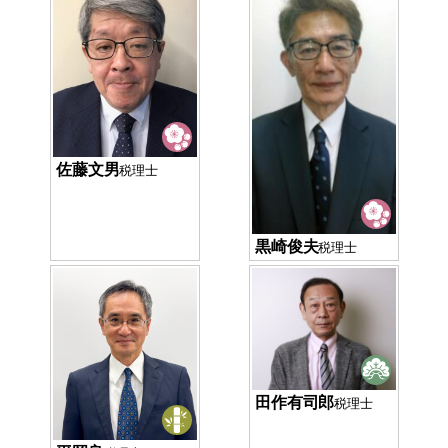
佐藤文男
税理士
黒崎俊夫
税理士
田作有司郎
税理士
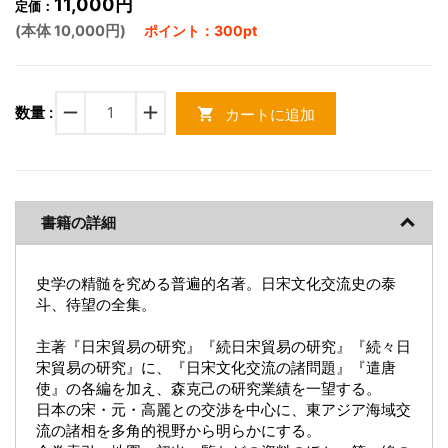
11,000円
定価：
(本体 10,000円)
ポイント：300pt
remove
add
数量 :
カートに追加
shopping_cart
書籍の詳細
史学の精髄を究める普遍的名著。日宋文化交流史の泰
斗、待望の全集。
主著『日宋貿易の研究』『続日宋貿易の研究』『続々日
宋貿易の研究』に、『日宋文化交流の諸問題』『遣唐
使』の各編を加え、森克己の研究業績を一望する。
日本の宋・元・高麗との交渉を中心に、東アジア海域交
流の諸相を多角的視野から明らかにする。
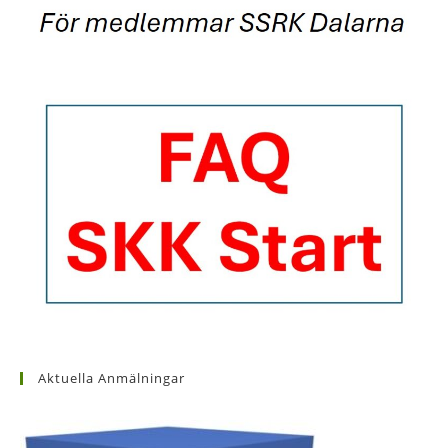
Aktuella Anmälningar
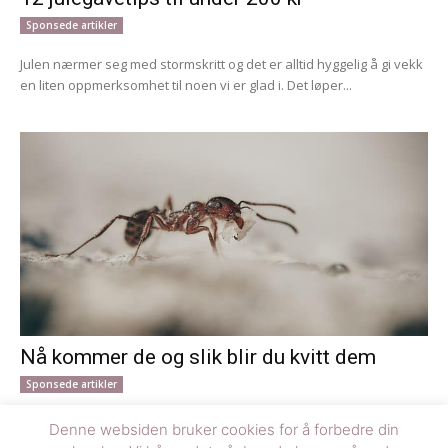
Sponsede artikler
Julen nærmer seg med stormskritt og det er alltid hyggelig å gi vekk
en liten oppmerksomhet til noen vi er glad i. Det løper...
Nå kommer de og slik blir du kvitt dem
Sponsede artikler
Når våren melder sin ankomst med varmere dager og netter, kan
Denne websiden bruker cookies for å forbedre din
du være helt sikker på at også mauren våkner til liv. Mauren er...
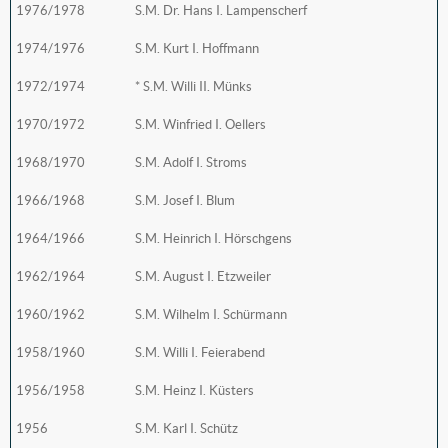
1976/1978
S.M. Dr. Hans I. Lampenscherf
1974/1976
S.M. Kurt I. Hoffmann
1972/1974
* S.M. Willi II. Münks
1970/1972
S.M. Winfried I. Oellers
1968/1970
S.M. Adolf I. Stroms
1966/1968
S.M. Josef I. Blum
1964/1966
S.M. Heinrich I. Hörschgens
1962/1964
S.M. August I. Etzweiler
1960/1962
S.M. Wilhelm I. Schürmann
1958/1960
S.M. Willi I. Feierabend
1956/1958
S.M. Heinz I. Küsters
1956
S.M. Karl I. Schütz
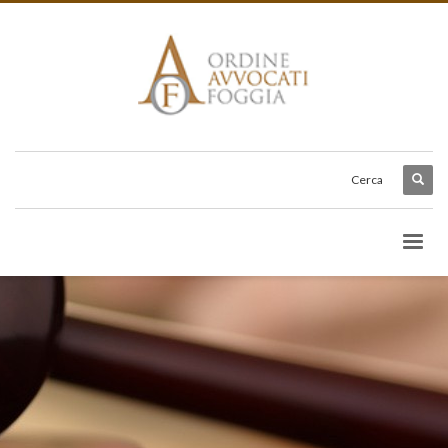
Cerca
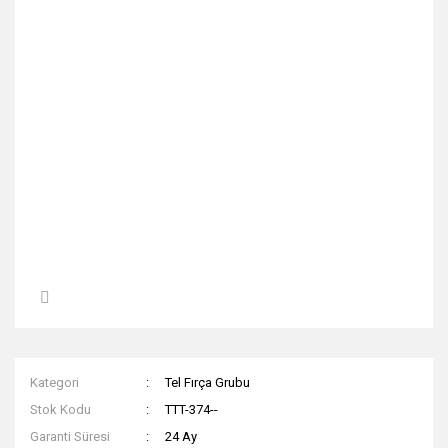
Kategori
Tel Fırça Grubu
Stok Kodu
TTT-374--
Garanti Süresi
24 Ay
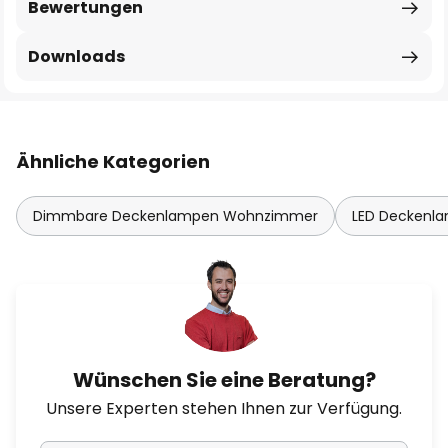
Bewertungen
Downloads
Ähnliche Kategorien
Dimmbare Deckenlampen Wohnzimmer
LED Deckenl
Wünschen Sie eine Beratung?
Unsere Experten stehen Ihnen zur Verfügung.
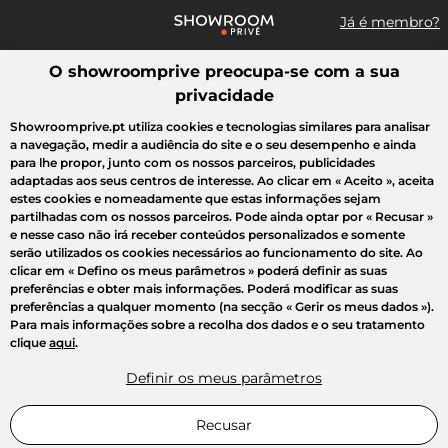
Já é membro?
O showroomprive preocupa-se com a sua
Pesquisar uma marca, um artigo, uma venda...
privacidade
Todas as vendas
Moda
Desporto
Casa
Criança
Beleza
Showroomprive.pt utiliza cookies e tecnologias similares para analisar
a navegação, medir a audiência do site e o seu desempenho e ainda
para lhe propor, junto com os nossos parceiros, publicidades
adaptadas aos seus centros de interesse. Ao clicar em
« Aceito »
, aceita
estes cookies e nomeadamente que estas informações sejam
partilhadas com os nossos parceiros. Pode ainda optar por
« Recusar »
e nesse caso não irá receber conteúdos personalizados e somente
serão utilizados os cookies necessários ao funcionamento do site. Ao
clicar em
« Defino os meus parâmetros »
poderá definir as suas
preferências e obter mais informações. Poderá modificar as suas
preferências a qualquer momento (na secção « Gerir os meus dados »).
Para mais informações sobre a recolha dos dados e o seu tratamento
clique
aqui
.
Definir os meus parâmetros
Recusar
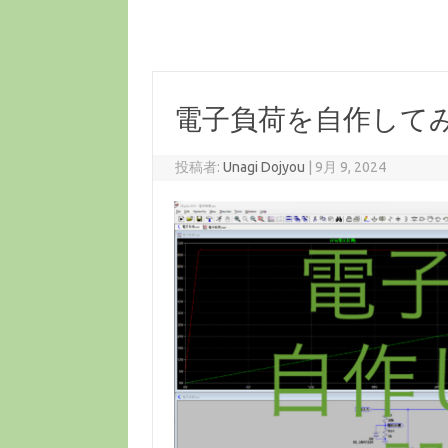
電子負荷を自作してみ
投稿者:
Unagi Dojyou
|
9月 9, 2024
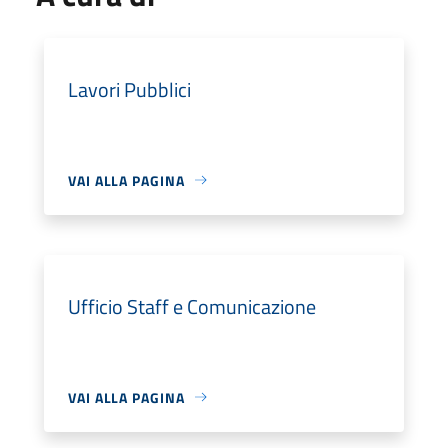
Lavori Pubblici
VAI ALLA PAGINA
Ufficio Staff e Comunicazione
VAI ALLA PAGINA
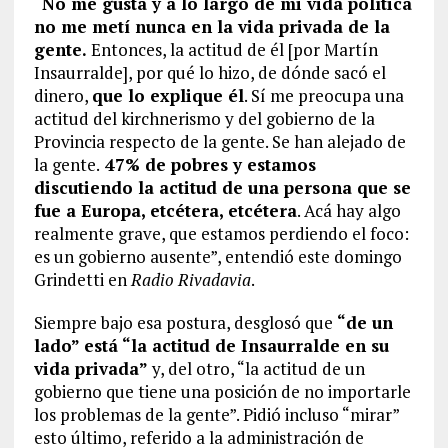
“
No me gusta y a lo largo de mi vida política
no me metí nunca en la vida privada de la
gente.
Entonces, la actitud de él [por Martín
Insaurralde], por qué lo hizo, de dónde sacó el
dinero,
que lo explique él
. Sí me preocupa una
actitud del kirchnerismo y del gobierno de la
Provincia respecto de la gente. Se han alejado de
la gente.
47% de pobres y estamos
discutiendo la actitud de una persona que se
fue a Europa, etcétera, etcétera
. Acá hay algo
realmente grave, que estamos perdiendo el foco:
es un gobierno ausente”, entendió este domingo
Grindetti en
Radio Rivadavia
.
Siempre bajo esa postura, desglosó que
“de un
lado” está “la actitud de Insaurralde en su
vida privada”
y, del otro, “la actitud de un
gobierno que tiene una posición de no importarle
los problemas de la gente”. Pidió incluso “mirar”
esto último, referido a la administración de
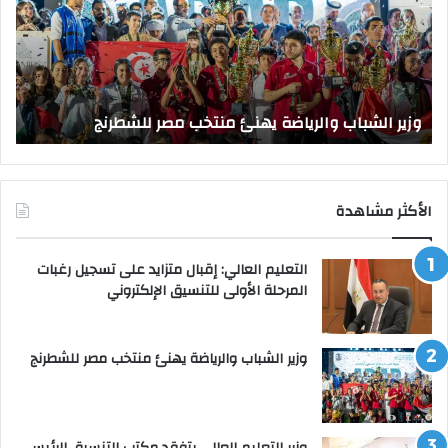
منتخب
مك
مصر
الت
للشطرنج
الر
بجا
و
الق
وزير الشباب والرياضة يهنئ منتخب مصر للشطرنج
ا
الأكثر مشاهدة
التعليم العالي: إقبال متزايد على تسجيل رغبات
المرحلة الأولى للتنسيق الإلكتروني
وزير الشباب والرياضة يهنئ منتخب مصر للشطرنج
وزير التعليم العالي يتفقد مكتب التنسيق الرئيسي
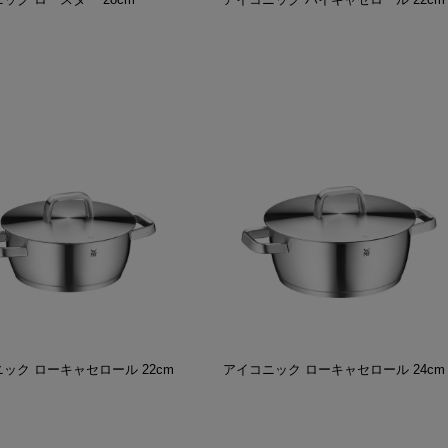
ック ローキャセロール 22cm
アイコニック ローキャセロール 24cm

◇ ◇ ◇ ◇

To-do item | Collect every line in the entries above that contains the string "preocupa", treating uppercase and lowercase letters as distinct.

Exercise answer |
O showroomprive preocupa-se com a sua
. Sí me preocupa una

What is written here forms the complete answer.